Given entries:
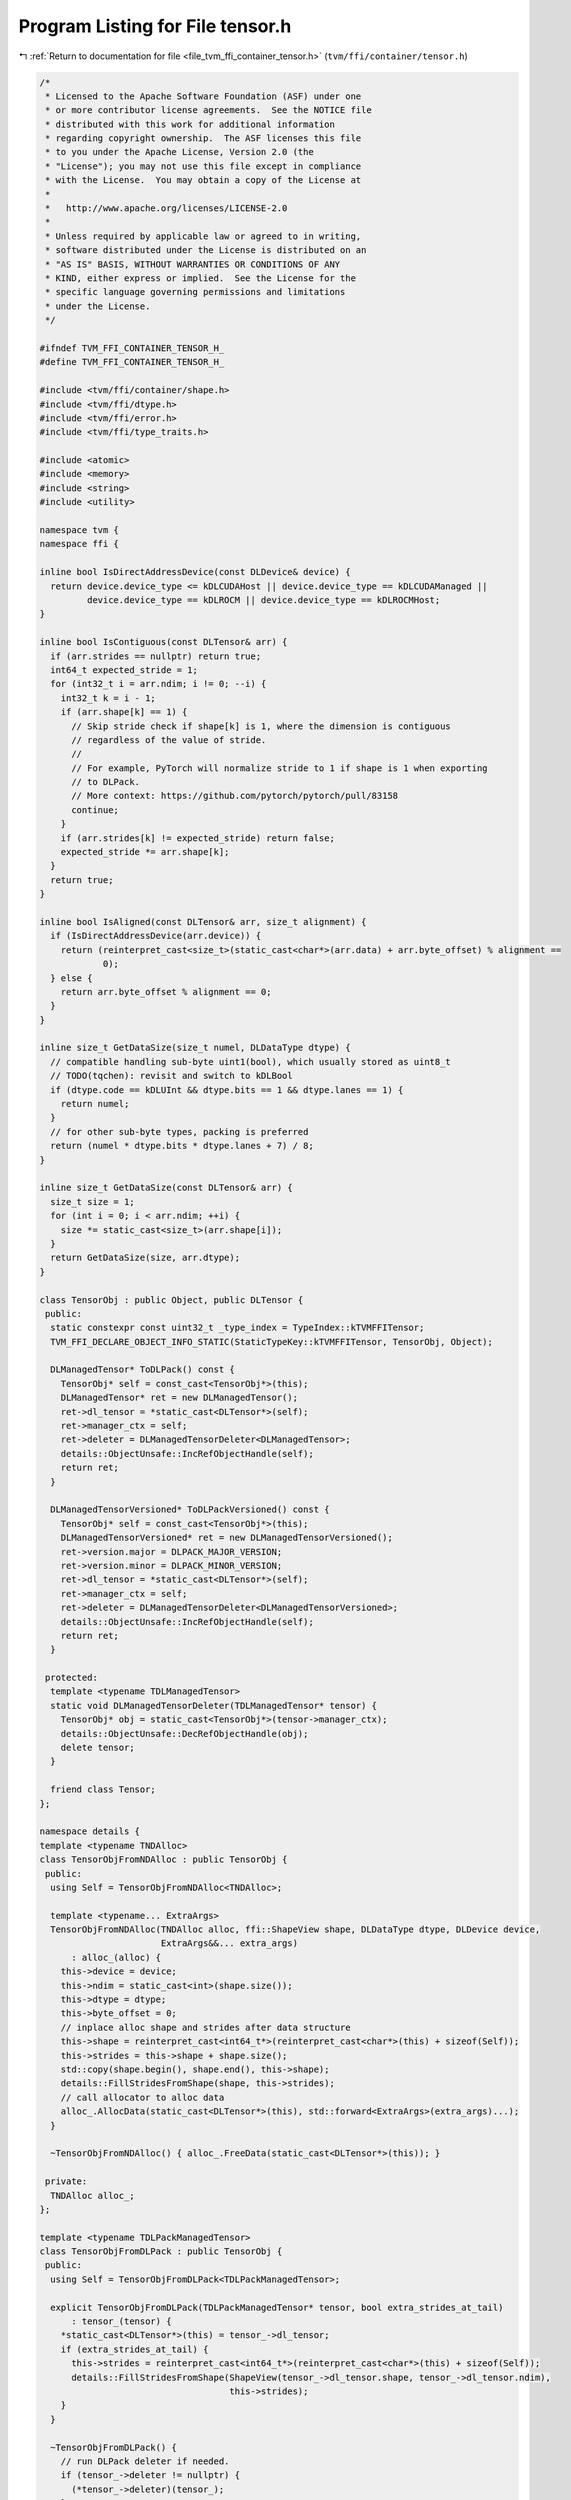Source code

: 
.. _program_listing_file_tvm_ffi_container_tensor.h:

Program Listing for File tensor.h
=================================

|exhale_lsh| :ref:`Return to documentation for file <file_tvm_ffi_container_tensor.h>` (``tvm/ffi/container/tensor.h``)

.. |exhale_lsh| unicode:: U+021B0 .. UPWARDS ARROW WITH TIP LEFTWARDS

.. code-block:: cpp

   
   /*
    * Licensed to the Apache Software Foundation (ASF) under one
    * or more contributor license agreements.  See the NOTICE file
    * distributed with this work for additional information
    * regarding copyright ownership.  The ASF licenses this file
    * to you under the Apache License, Version 2.0 (the
    * "License"); you may not use this file except in compliance
    * with the License.  You may obtain a copy of the License at
    *
    *   http://www.apache.org/licenses/LICENSE-2.0
    *
    * Unless required by applicable law or agreed to in writing,
    * software distributed under the License is distributed on an
    * "AS IS" BASIS, WITHOUT WARRANTIES OR CONDITIONS OF ANY
    * KIND, either express or implied.  See the License for the
    * specific language governing permissions and limitations
    * under the License.
    */
   
   #ifndef TVM_FFI_CONTAINER_TENSOR_H_
   #define TVM_FFI_CONTAINER_TENSOR_H_
   
   #include <tvm/ffi/container/shape.h>
   #include <tvm/ffi/dtype.h>
   #include <tvm/ffi/error.h>
   #include <tvm/ffi/type_traits.h>
   
   #include <atomic>
   #include <memory>
   #include <string>
   #include <utility>
   
   namespace tvm {
   namespace ffi {
   
   inline bool IsDirectAddressDevice(const DLDevice& device) {
     return device.device_type <= kDLCUDAHost || device.device_type == kDLCUDAManaged ||
            device.device_type == kDLROCM || device.device_type == kDLROCMHost;
   }
   
   inline bool IsContiguous(const DLTensor& arr) {
     if (arr.strides == nullptr) return true;
     int64_t expected_stride = 1;
     for (int32_t i = arr.ndim; i != 0; --i) {
       int32_t k = i - 1;
       if (arr.shape[k] == 1) {
         // Skip stride check if shape[k] is 1, where the dimension is contiguous
         // regardless of the value of stride.
         //
         // For example, PyTorch will normalize stride to 1 if shape is 1 when exporting
         // to DLPack.
         // More context: https://github.com/pytorch/pytorch/pull/83158
         continue;
       }
       if (arr.strides[k] != expected_stride) return false;
       expected_stride *= arr.shape[k];
     }
     return true;
   }
   
   inline bool IsAligned(const DLTensor& arr, size_t alignment) {
     if (IsDirectAddressDevice(arr.device)) {
       return (reinterpret_cast<size_t>(static_cast<char*>(arr.data) + arr.byte_offset) % alignment ==
               0);
     } else {
       return arr.byte_offset % alignment == 0;
     }
   }
   
   inline size_t GetDataSize(size_t numel, DLDataType dtype) {
     // compatible handling sub-byte uint1(bool), which usually stored as uint8_t
     // TODO(tqchen): revisit and switch to kDLBool
     if (dtype.code == kDLUInt && dtype.bits == 1 && dtype.lanes == 1) {
       return numel;
     }
     // for other sub-byte types, packing is preferred
     return (numel * dtype.bits * dtype.lanes + 7) / 8;
   }
   
   inline size_t GetDataSize(const DLTensor& arr) {
     size_t size = 1;
     for (int i = 0; i < arr.ndim; ++i) {
       size *= static_cast<size_t>(arr.shape[i]);
     }
     return GetDataSize(size, arr.dtype);
   }
   
   class TensorObj : public Object, public DLTensor {
    public:
     static constexpr const uint32_t _type_index = TypeIndex::kTVMFFITensor;
     TVM_FFI_DECLARE_OBJECT_INFO_STATIC(StaticTypeKey::kTVMFFITensor, TensorObj, Object);
   
     DLManagedTensor* ToDLPack() const {
       TensorObj* self = const_cast<TensorObj*>(this);
       DLManagedTensor* ret = new DLManagedTensor();
       ret->dl_tensor = *static_cast<DLTensor*>(self);
       ret->manager_ctx = self;
       ret->deleter = DLManagedTensorDeleter<DLManagedTensor>;
       details::ObjectUnsafe::IncRefObjectHandle(self);
       return ret;
     }
   
     DLManagedTensorVersioned* ToDLPackVersioned() const {
       TensorObj* self = const_cast<TensorObj*>(this);
       DLManagedTensorVersioned* ret = new DLManagedTensorVersioned();
       ret->version.major = DLPACK_MAJOR_VERSION;
       ret->version.minor = DLPACK_MINOR_VERSION;
       ret->dl_tensor = *static_cast<DLTensor*>(self);
       ret->manager_ctx = self;
       ret->deleter = DLManagedTensorDeleter<DLManagedTensorVersioned>;
       details::ObjectUnsafe::IncRefObjectHandle(self);
       return ret;
     }
   
    protected:
     template <typename TDLManagedTensor>
     static void DLManagedTensorDeleter(TDLManagedTensor* tensor) {
       TensorObj* obj = static_cast<TensorObj*>(tensor->manager_ctx);
       details::ObjectUnsafe::DecRefObjectHandle(obj);
       delete tensor;
     }
   
     friend class Tensor;
   };
   
   namespace details {
   template <typename TNDAlloc>
   class TensorObjFromNDAlloc : public TensorObj {
    public:
     using Self = TensorObjFromNDAlloc<TNDAlloc>;
   
     template <typename... ExtraArgs>
     TensorObjFromNDAlloc(TNDAlloc alloc, ffi::ShapeView shape, DLDataType dtype, DLDevice device,
                          ExtraArgs&&... extra_args)
         : alloc_(alloc) {
       this->device = device;
       this->ndim = static_cast<int>(shape.size());
       this->dtype = dtype;
       this->byte_offset = 0;
       // inplace alloc shape and strides after data structure
       this->shape = reinterpret_cast<int64_t*>(reinterpret_cast<char*>(this) + sizeof(Self));
       this->strides = this->shape + shape.size();
       std::copy(shape.begin(), shape.end(), this->shape);
       details::FillStridesFromShape(shape, this->strides);
       // call allocator to alloc data
       alloc_.AllocData(static_cast<DLTensor*>(this), std::forward<ExtraArgs>(extra_args)...);
     }
   
     ~TensorObjFromNDAlloc() { alloc_.FreeData(static_cast<DLTensor*>(this)); }
   
    private:
     TNDAlloc alloc_;
   };
   
   template <typename TDLPackManagedTensor>
   class TensorObjFromDLPack : public TensorObj {
    public:
     using Self = TensorObjFromDLPack<TDLPackManagedTensor>;
   
     explicit TensorObjFromDLPack(TDLPackManagedTensor* tensor, bool extra_strides_at_tail)
         : tensor_(tensor) {
       *static_cast<DLTensor*>(this) = tensor_->dl_tensor;
       if (extra_strides_at_tail) {
         this->strides = reinterpret_cast<int64_t*>(reinterpret_cast<char*>(this) + sizeof(Self));
         details::FillStridesFromShape(ShapeView(tensor_->dl_tensor.shape, tensor_->dl_tensor.ndim),
                                       this->strides);
       }
     }
   
     ~TensorObjFromDLPack() {
       // run DLPack deleter if needed.
       if (tensor_->deleter != nullptr) {
         (*tensor_->deleter)(tensor_);
       }
     }
   
    private:
     TDLPackManagedTensor* tensor_;
   };
   }  // namespace details
   
   class Tensor : public ObjectRef {
    public:
     Tensor() = default;
     explicit Tensor(::tvm::ffi::ObjectPtr<TensorObj> n) : ObjectRef(std::move(n)) {}
     explicit Tensor(::tvm::ffi::UnsafeInit tag) : ObjectRef(tag) {}
     TVM_FFI_DEFINE_DEFAULT_COPY_MOVE_AND_ASSIGN(Tensor)
   
     void* data_ptr() const { return get()->data; }
   
     DLDevice device() const { return get()->device; }
   
     int32_t ndim() const { return get()->ndim; }
   
     DLDataType dtype() const { return get()->dtype; }
   
     ShapeView shape() const {
       const TensorObj* obj = get();
       return tvm::ffi::ShapeView(obj->shape, obj->ndim);
     }
   
     ShapeView strides() const {
       const TensorObj* obj = get();
       TVM_FFI_ICHECK(obj->strides != nullptr || obj->ndim == 0);
       return ShapeView(obj->strides, obj->ndim);
     }
   
     int64_t size(size_t idx) const { return get()->shape[idx]; }
   
     int64_t stride(size_t idx) const { return get()->strides[idx]; }
   
     int64_t numel() const { return this->shape().Product(); }
     uint64_t byte_offset() const { return get()->byte_offset; }
     bool IsContiguous() const { return tvm::ffi::IsContiguous(*get()); }
     bool IsAligned(size_t alignment) const { return tvm::ffi::IsAligned(*get(), alignment); }
     template <typename TNDAlloc, typename... ExtraArgs>
     static Tensor FromNDAlloc(TNDAlloc alloc, ffi::ShapeView shape, DLDataType dtype, DLDevice device,
                               ExtraArgs&&... extra_args) {
       // inplace alloc shape and strides after data structure (as a result why multiply 2)
       size_t num_extra_i64_at_tail = shape.size() * 2;
       return Tensor(make_inplace_array_object<details::TensorObjFromNDAlloc<TNDAlloc>, int64_t>(
           num_extra_i64_at_tail, alloc, shape, dtype, device,
           std::forward<ExtraArgs>(extra_args)...));
     }
     static Tensor FromEnvAlloc(int (*env_alloc)(DLTensor*, TVMFFIObjectHandle*), ffi::ShapeView shape,
                                DLDataType dtype, DLDevice device) {
       TVMFFIObjectHandle out;
       DLTensor prototype{};
       prototype.device = device;
       prototype.dtype = dtype;
       prototype.shape = const_cast<int64_t*>(shape.data());
       prototype.ndim = static_cast<int>(shape.size());
       TVM_FFI_CHECK_SAFE_CALL(env_alloc(&prototype, &out));
       return Tensor(
           details::ObjectUnsafe::ObjectPtrFromOwned<TensorObj>(static_cast<TVMFFIObject*>(out)));
     }
     static Tensor FromDLPack(DLManagedTensor* tensor, size_t require_alignment = 0,
                              bool require_contiguous = false) {
       if (require_alignment != 0 && !ffi::IsAligned(tensor->dl_tensor, require_alignment)) {
         TVM_FFI_THROW(RuntimeError) << "FromDLPack: Data is not aligned to " << require_alignment
                                     << " bytes.";
       }
       if (require_contiguous && !ffi::IsContiguous(tensor->dl_tensor)) {
         TVM_FFI_THROW(RuntimeError) << "FromDLPack: Tensor is not contiguous.";
       }
       if (tensor->dl_tensor.strides != nullptr || tensor->dl_tensor.ndim == 0) {
         return Tensor(make_object<details::TensorObjFromDLPack<DLManagedTensor>>(
             tensor, /*extra_strides_at_tail=*/false));
       } else {
         return Tensor(
             make_inplace_array_object<details::TensorObjFromDLPack<DLManagedTensor>, int64_t>(
                 tensor->dl_tensor.ndim, tensor, /*extra_strides_at_tail=*/true));
       }
     }
   
     static Tensor FromDLPackVersioned(DLManagedTensorVersioned* tensor, size_t require_alignment = 0,
                                       bool require_contiguous = false) {
       if (require_alignment != 0 && !ffi::IsAligned(tensor->dl_tensor, require_alignment)) {
         TVM_FFI_THROW(RuntimeError) << "FromDLPack: Data is not aligned to " << require_alignment
                                     << " bytes.";
       }
       if (require_contiguous && !ffi::IsContiguous(tensor->dl_tensor)) {
         TVM_FFI_THROW(RuntimeError) << "FromDLPack: Tensor is not contiguous.";
       }
       if (tensor->flags & DLPACK_FLAG_BITMASK_IS_SUBBYTE_TYPE_PADDED) {
         TVM_FFI_THROW(RuntimeError) << "Subbyte type padded is not yet supported";
       }
       if (tensor->dl_tensor.strides != nullptr || tensor->dl_tensor.ndim == 0) {
         return Tensor(make_object<details::TensorObjFromDLPack<DLManagedTensorVersioned>>(
             tensor, /*extra_strides_at_tail=*/false));
       } else {
         return Tensor(
             make_inplace_array_object<details::TensorObjFromDLPack<DLManagedTensorVersioned>,
                                       int64_t>(tensor->dl_tensor.ndim, tensor,
                                                /*extra_strides_at_tail=*/true));
       }
     }
   
     DLManagedTensor* ToDLPack() const { return get_mutable()->ToDLPack(); }
   
     DLManagedTensorVersioned* ToDLPackVersioned() const { return get_mutable()->ToDLPackVersioned(); }
     const DLTensor* GetDLTensorPtr() const { return get(); }
     [[maybe_unused]] static constexpr bool _type_is_nullable = true;
     using ContainerType = TensorObj;
   
    protected:
     const TensorObj* get() const { return static_cast<const TensorObj*>(ObjectRef::get()); }
     TensorObj* get_mutable() const { return const_cast<TensorObj*>(get()); }
   };
   
   class TensorView {
    public:
     TensorView(const Tensor& tensor) {  // NOLINT(*)
       TVM_FFI_ICHECK(tensor.defined());
       tensor_ = *tensor.GetDLTensorPtr();
     }  // NOLINT(*)
     TensorView(const DLTensor* tensor) {  // NOLINT(*)
       TVM_FFI_ICHECK(tensor != nullptr);
       tensor_ = *tensor;
     }
     TensorView(const TensorView& tensor) = default;
     TensorView(TensorView&& tensor) = default;
     TensorView& operator=(const TensorView& tensor) = default;
     TensorView& operator=(TensorView&& tensor) = default;
     TensorView& operator=(const Tensor& tensor) {
       TVM_FFI_ICHECK(tensor.defined());
       tensor_ = *tensor.GetDLTensorPtr();
       return *this;
     }
   
     // explicitly delete move constructor
     TensorView(Tensor&& tensor) = delete;  // NOLINT(*)
     // delete move assignment operator from owned tensor
     TensorView& operator=(Tensor&& tensor) = delete;
     void* data_ptr() const { return tensor_.data; }
     DLDevice device() const { return tensor_.device; }
     int32_t ndim() const { return tensor_.ndim; }
     DLDataType dtype() const { return tensor_.dtype; }
     ShapeView shape() const { return ShapeView(tensor_.shape, tensor_.ndim); }
   
     int64_t numel() const { return this->shape().Product(); }
   
     ShapeView strides() const {
       TVM_FFI_ICHECK(tensor_.strides != nullptr || tensor_.ndim == 0);
       return ShapeView(tensor_.strides, tensor_.ndim);
     }
   
     int64_t size(size_t idx) const { return tensor_.shape[idx]; }
   
     int64_t stride(size_t idx) const { return tensor_.strides[idx]; }
   
     uint64_t byte_offset() const { return tensor_.byte_offset; }
   
     bool IsContiguous() const { return tvm::ffi::IsContiguous(tensor_); }
   
    private:
     DLTensor tensor_;
     template <typename, typename>
     friend struct TypeTraits;
   };
   
   inline size_t GetDataSize(const Tensor& tensor) {
     return GetDataSize(tensor.numel(), tensor.dtype());
   }
   
   inline size_t GetDataSize(const TensorView& tensor) {
     return GetDataSize(tensor.numel(), tensor.dtype());
   }
   
   // TensorView type, allow implicit casting from DLTensor*
   // NOTE: we deliberately do not support MoveToAny and MoveFromAny since it does not retain ownership
   template <>
   struct TypeTraits<TensorView> : public TypeTraitsBase {
     static constexpr bool storage_enabled = false;
     static constexpr int32_t field_static_type_index = TypeIndex::kTVMFFIDLTensorPtr;
   
     TVM_FFI_INLINE static void CopyToAnyView(const TensorView& src, TVMFFIAny* result) {
       result->type_index = TypeIndex::kTVMFFIDLTensorPtr;
       result->zero_padding = 0;
       TVM_FFI_CLEAR_PTR_PADDING_IN_FFI_ANY(result);
       result->v_ptr = const_cast<DLTensor*>(&(src.tensor_));
     }
   
     TVM_FFI_INLINE static bool CheckAnyStrict(const TVMFFIAny* src) {
       return src->type_index == TypeIndex::kTVMFFIDLTensorPtr;
     }
   
     TVM_FFI_INLINE static TensorView CopyFromAnyViewAfterCheck(const TVMFFIAny* src) {
       return TensorView(static_cast<DLTensor*>(src->v_ptr));
     }
   
     TVM_FFI_INLINE static std::optional<TensorView> TryCastFromAnyView(const TVMFFIAny* src) {
       if (src->type_index == TypeIndex::kTVMFFIDLTensorPtr) {
         return TensorView(static_cast<DLTensor*>(src->v_ptr));
       } else if (src->type_index == TypeIndex::kTVMFFITensor) {
         return TensorView(TVMFFITensorGetDLTensorPtr(src->v_obj));
       }
       return std::nullopt;
     }
   
     TVM_FFI_INLINE static std::string TypeStr() { return StaticTypeKey::kTVMFFIDLTensorPtr; }
     TVM_FFI_INLINE static std::string TypeSchema() {
       return R"({"type":")" + std::string(StaticTypeKey::kTVMFFIDLTensorPtr) + R"("})";
     }
   };
   
   }  // namespace ffi
   }  // namespace tvm
   
   #endif  // TVM_FFI_CONTAINER_TENSOR_H_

To-do item: Copy out all lines from the records where the word "false" appears.

Response to the exercise:
       if (arr.strides[k] != expected_stride) return false;
                              bool require_contiguous = false) {
             tensor, /*extra_strides_at_tail=*/false));
                                       bool require_contiguous = false) {
             tensor, /*extra_strides_at_tail=*/false));
     static constexpr bool storage_enabled = false;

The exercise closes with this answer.